JOURNAL:Circ Cardiovasc Interv. Article Link

IVUS Guidance Is Associated With Better Outcome in Patients Undergoing Unprotected Left Main Coronary Artery Stenting Compared With Angiography Guidance Alone

P Andell, S Karlsson, M.A.Mohammad et al Keywords: acute coronary syndrome; angioplasty; comorbidity; percutaneous coronary intervention; thrombosis

ABSTRACT

BackgroundSmall observational studies have indicated better outcome with intravascular ultrasound (IVUS) guidance when performing unprotected left main coronary artery (LMCA) percutaneous coronary intervention (PCI), but the overall picture remains inconclusive and warrants further investigation. We studied the impact of IVUS guidance on outcome in patients undergoing unprotected LMCA PCI in a Swedish nationwide observational study.
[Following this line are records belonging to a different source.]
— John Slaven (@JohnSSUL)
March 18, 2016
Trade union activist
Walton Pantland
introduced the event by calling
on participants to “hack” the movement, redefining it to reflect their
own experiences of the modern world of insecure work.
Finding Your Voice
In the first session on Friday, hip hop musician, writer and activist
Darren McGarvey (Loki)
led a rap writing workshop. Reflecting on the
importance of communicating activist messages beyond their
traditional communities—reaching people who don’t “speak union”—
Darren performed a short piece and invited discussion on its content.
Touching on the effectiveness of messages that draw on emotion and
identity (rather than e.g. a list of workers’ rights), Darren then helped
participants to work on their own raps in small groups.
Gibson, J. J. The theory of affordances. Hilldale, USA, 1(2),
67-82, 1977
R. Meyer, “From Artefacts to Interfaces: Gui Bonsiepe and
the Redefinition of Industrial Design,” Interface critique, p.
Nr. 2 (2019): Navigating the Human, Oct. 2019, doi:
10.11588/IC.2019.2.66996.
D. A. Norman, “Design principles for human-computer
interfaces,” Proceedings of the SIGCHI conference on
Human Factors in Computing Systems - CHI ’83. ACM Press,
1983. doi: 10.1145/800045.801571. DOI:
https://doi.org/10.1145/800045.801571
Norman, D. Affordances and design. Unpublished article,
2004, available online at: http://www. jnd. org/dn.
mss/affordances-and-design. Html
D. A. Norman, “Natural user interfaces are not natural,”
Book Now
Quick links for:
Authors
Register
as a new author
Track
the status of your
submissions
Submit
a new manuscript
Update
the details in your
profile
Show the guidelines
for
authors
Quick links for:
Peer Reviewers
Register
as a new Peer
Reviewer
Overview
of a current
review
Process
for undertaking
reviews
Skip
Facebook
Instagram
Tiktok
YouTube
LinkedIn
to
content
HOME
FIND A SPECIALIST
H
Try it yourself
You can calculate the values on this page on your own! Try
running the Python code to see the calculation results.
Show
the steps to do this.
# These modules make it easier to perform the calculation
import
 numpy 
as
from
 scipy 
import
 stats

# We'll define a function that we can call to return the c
Methods and Results — Patients who underwent unprotected LMCA PCI between 2005 and 2014 because of stable coronary artery disease or acute coronary syndrome were included from the nationwide SCAAR (Swedish Coronary Angiography and Angioplasty Registry). Of 2468 patients, IVUS guidance was used in 621 (25.2%). The IVUS group was younger (median age, 70 versus 75 years) and had fewer comorbidities but more complex lesions. IVUS was associated with larger stent diameters (median, 4 mm versus 3.5 mm). After adjusting for potential confounders, IVUS was associated with significantly lower occurrence of the primary composite end point of all-cause mortality, restenosis, or definite stent thrombosis (hazard ratio, 0.65; 95% confidence interval, 0.50–0.84) and all-cause mortality alone (hazard ratio, 0.62; 95% confidence interval, 0.47–0.82). In 340 propensity score–matched pairs, IVUS was also associated with significantly lower occurrence of the primary end point (hazard ratio, 0.54; 95% confidence interval, 0.37–0.80).



Conclusions — IVUS was associated with an independent and significant outcome benefit when performing unprotected LMCA PCI. Potential mediators of this benefit include larger and more appropriately sized stents, perhaps translating into lower risk of subsequent stent thrombosis. Although residual confounding cannot be ruled out, our findings indicate a possible hazard when performing unprotected LMCA PCI without IVUS guidance.